In Singapore, the Singapore University of Technology and Design and RMIT Online have each launched app development courses using Apple's curriculum for adult learners. Singapore's first autism-focused school, Pathlight School, will also offer a Swift Accelerator program that builds on the same program available to all schools.
“At Apple, we believe education is one of the most powerful tools we have to make the world a better place,” said Lisa Jackson, Apple’s vice president of Environment, Policy and Social Initiatives. “We're thrilled that students of all ages in Singapore will now be able to tap into the language of coding, gaining the skills they need to grow and succeed in the app economy and beyond.”The Singapore University of Technology and Design designed a new app development course that targets working adults who are looking to learn new skills while balancing a full-time job. According to the president of SUTD, Professor Chong Tow Chong, "SUTD looks forward to continuing our close collaboration with Apple in helping our working adults to embrace digital transformation for enhanced employability."
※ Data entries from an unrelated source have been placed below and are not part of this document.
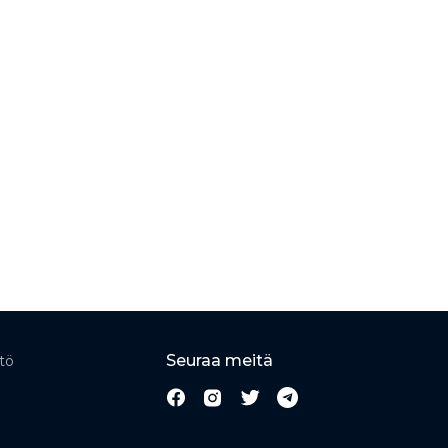
Seuraa meitä
tö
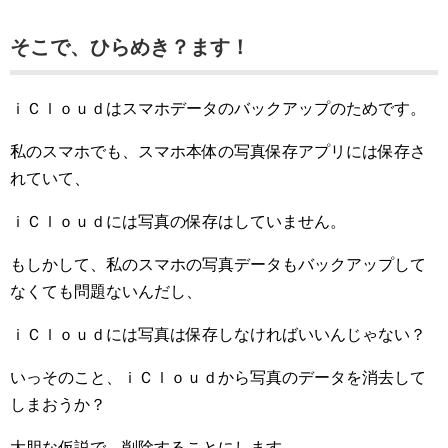
そこで、ひらめき？ます！
ｉＣｌｏｕｄはスマホデータのバックアップのためです。
私のスマホでも、スマホ本体の写真保存アプリには保存さ
れていて、
ｉＣｌｏｕｄには写真の保存はしていません。
もしかして、私のスマホの写真データもバックアップして
なくても問題ないんだし、
ｉＣｌｏｕｄには写真は保存しなければいいんじゃない？
いっそのこと、ｉＣｌｏｕｄから写真のデータを消去して
しまおうか？
大胆な仮説で、削除することにします。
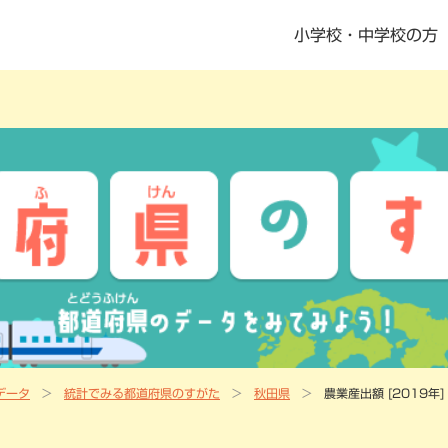
小学校・中学校の方
書籍・児童書
社会科指導書
地歴科・公民科 指導書
地図掛図・常掲用地図
の記念品
デジタル教科書・教材
デジタル教科書・準拠ノート・資料集
ニュース一覧
教科書・指導書・副教材の訂正・更新
資料集Webサポート
データ
統計でみる都道府県のすがた
秋田県
農業産出額 [2019年]
地域学習マップ
教科書・指導書・副教材の訂正・更新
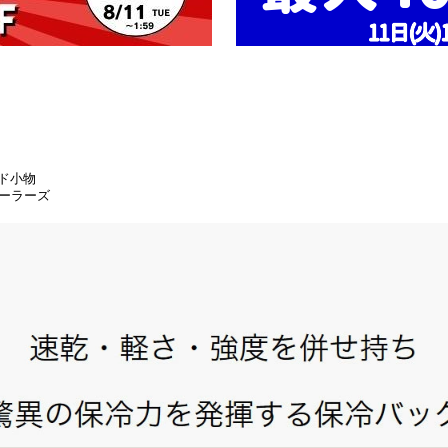
ド小物
ークーラーズ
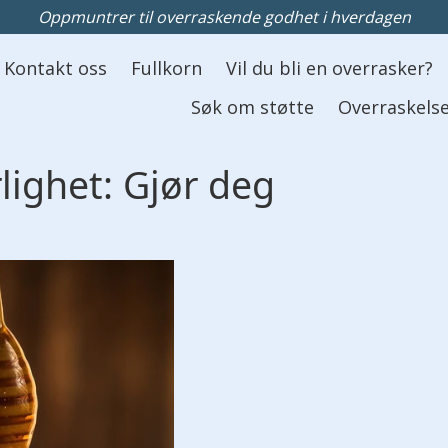
Oppmuntrer til overraskende godhet i hverdagen
Kontakt oss
Fullkorn
Vil du bli en overrasker?
Søk om støtte
Overraskelse
lighet: Gjør deg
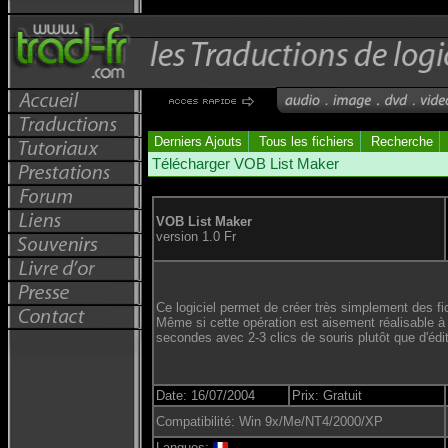
Derniers Ajouts
Tous les fichiers
Recherche
Télécharger VOB List Maker
VOB List Maker
version 1.0 Fr
Ce logiciel permet de créer très simplement des fic
Même si cette opération est aisement réalisable à 
secondes avec 2-3 clics de souris plutôt que d'édite
Date: 16/07/2004
Prix: Gratuit
Compatibilité: Win 9x/Me/NT4/2000/XP
Langues:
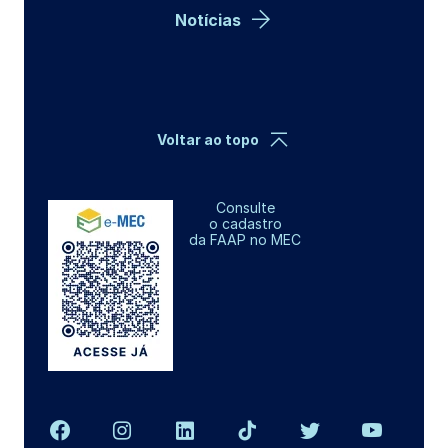
Notícias
Voltar ao topo
Consulte
o cadastro
da FAAP no MEC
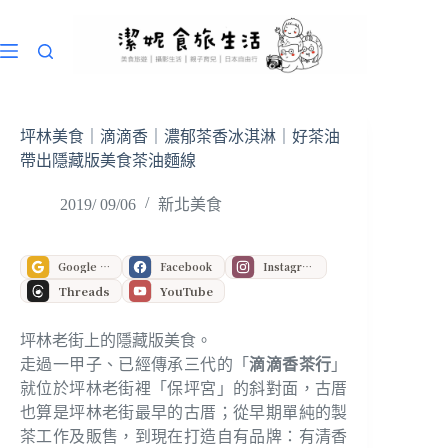
跳
至
主
要
內
容
坪林美食｜滴滴香｜濃郁茶香冰淇淋｜好茶油
帶出隱藏版美食茶油麵線
2019/ 09/06
新北美食
Google 偏好來源
Facebook
Instagram
Threads
YouTube
坪林老街上的隱藏版美食。
走過一甲子、已經傳承三代的「
滴滴香茶行
」
就位於坪林老街裡「保坪宮」的斜對面，古厝
也算是坪林老街最早的古厝；從早期單純的製
茶工作及販售，到現在打造自有品牌：有清香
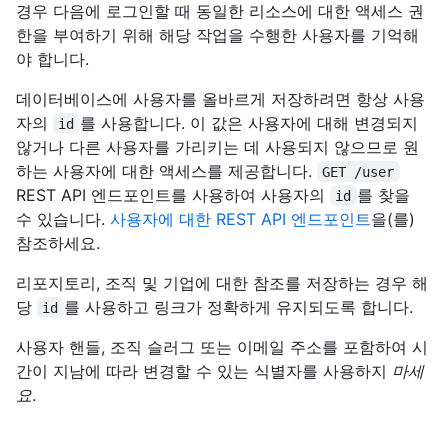
경우 다음에 로그인할 때 동일한 리소스에 대한 액세스 권
한을 부여하기 위해 해당 작업을 수행한 사용자를 기억해
야 합니다.
데이터베이스에 사용자를 올바르게 저장하려면 항상 사용
자의
를 사용합니다. 이 값은 사용자에 대해 변경되지
id
않거나 다른 사용자를 가리키는 데 사용되지 않으므로 원
하는 사용자에 대한 액세스를 제공합니다.
GET /user
REST API 엔드포인트를 사용하여 사용자의
를 찾을
id
수 있습니다.
사용자에 대한 REST API 엔드포인트
을(를)
참조하세요.
리포지토리, 조직 및 기업에 대한 참조를 저장하는 경우 해
당
를 사용하고 링크가 정확하게 유지되도록 합니다.
id
사용자 핸들, 조직 슬러그 또는 이메일 주소를 포함하여 시
간이 지남에 따라 변경할 수 있는 식별자를 사용하지
마세
요
.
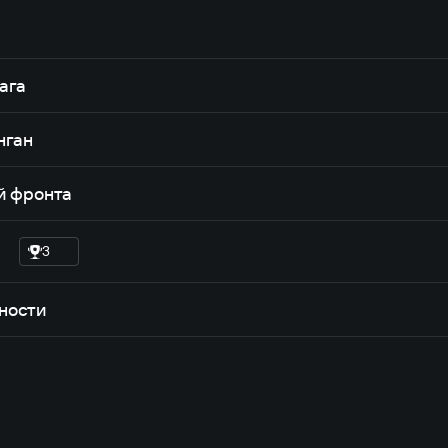
ага
нган
й фронта
3
ности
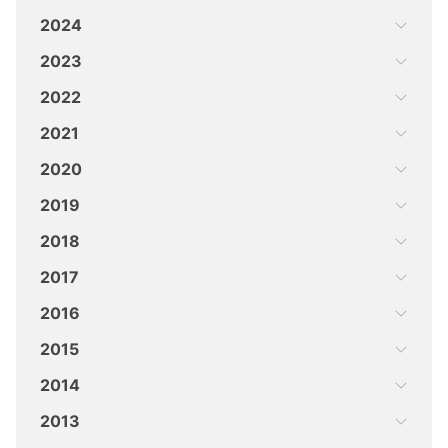
2024
2023
2022
2021
2020
2019
2018
2017
2016
2015
2014
2013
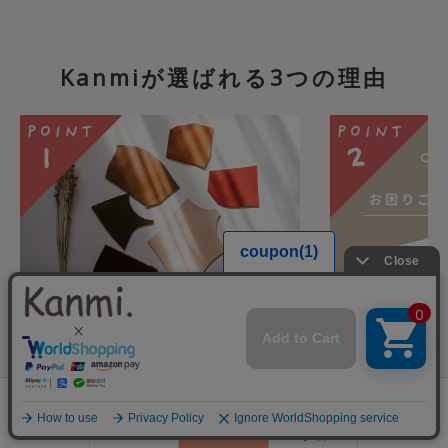
Kanmiが選ばれる3つの理由
Kanmiこだわりの”モノづ
安心のカス
くり”
WEBでのお買
0
話での注文も承
Kanmiのアイテムはすべて日本の職
会員登録
た、日々メール
ランキング
閲覧履歴
商品一覧
カート
人さんの手で作られております。大
ログイン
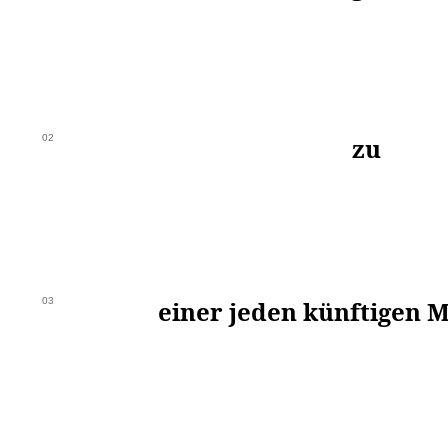
02
zu
03
einer jeden künftigen 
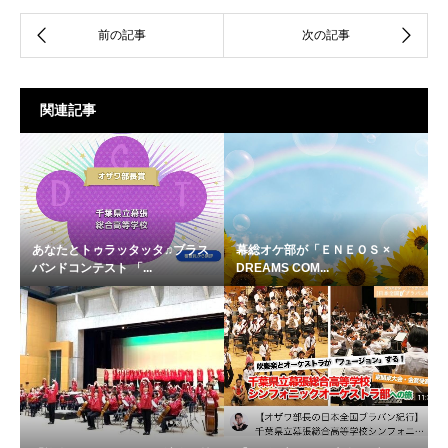
関連記事
あなたとトゥラッタッタ♫ブラス
幕総オケ部が「ＥＮＥＯＳ ×
バンドコンテスト 「...
DREAMS COM...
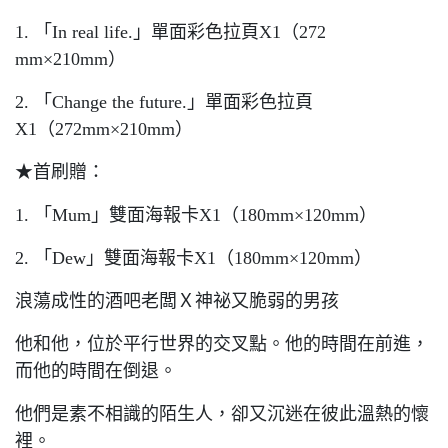
1. 「In real life.」單面彩色拉頁X1（272
mm×210mm）
2. 「Change the future.」單面彩色拉頁
X1（272mm×210mm）
★首刷贈：
1. 「Mum」雙面海報卡X1（180mm×120mm）
2. 「Dew」雙面海報卡X1（180mm×120mm）
浪蕩成性的酒吧老闆Ｘ神祕又脆弱的男孩
他和他，位於平行世界的交叉點。他的時間在前進，
而他的時間在倒退。
他們是素不相識的陌生人，卻又沉迷在彼此溫熱的懷
裡。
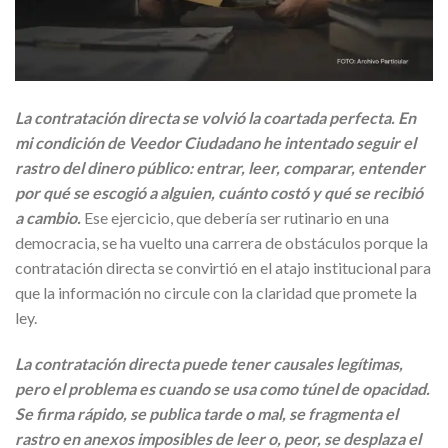
La contratación directa se volvió la coartada perfecta. En
mi condición de Veedor Ciudadano he intentado seguir el
rastro del dinero público: entrar, leer, comparar, entender
por qué se escogió a alguien, cuánto costó y qué se recibió
a cambio.
Ese ejercicio, que debería ser rutinario en una
democracia, se ha vuelto una carrera de obstáculos porque la
contratación directa se convirtió en el atajo institucional para
que la información no circule con la claridad que promete la
ley.
La contratación directa puede tener causales legítimas,
pero el problema es cuando se usa como túnel de opacidad.
Se firma rápido, se publica tarde o mal, se fragmenta el
rastro en anexos imposibles de leer o, peor, se desplaza el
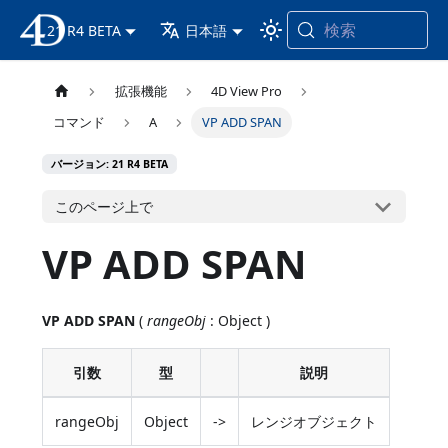
検索
21 R4 BETA
4D ドキュメンテーション
日本語
拡張機能
4D View Pro
コマンド
A
VP ADD SPAN
バージョン: 21 R4 BETA
このページ上で
VP ADD SPAN
VP ADD SPAN
(
rangeObj
: Object )
引数
型
説明
rangeObj
Object
->
レンジオブジェクト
In Indonesia, Apple marked the first graduation of students from its Developer Academy in Jakarta, which has expanded from 75 to 200 students. Later in 2019, Apple plans to open the second Academy in Indonesia, this one in Surabaya.
Apple is well-known for its interest in teaching coding to people of all ages and skill levels, launching the "Everyone Can Code" initiative back in 2016 with the goal of introducing coding curriculum to students around the world. This plan was spearheaded by Apple CEO Tim Cook, who always speaks passionately about the importance of teaching coding to kids at a young age.